**REQUIREMENT**. I'd like an exact copy of every line from the start of the entries below through the line containing "электропневматическими приводами с", please.

Start of DATASET EXTRACT

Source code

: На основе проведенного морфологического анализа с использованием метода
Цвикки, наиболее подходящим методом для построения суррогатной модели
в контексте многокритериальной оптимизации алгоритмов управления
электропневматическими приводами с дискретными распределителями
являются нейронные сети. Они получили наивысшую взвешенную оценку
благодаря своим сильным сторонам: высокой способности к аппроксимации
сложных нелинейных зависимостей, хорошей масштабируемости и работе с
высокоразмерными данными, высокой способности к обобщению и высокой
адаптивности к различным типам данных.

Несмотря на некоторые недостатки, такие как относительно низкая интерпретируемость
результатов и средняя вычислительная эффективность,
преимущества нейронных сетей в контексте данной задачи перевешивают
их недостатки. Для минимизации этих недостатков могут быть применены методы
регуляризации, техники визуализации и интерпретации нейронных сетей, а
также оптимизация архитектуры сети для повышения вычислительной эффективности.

End of DATASET EXTRACT

**TASK RESULT**.
Source code

: На основе проведенного морфологического анализа с использованием метода
Цвикки, наиболее подходящим методом для построения суррогатной модели
в контексте многокритериальной оптимизации алгоритмов управления
электропневматическими приводами с дискретными распределителями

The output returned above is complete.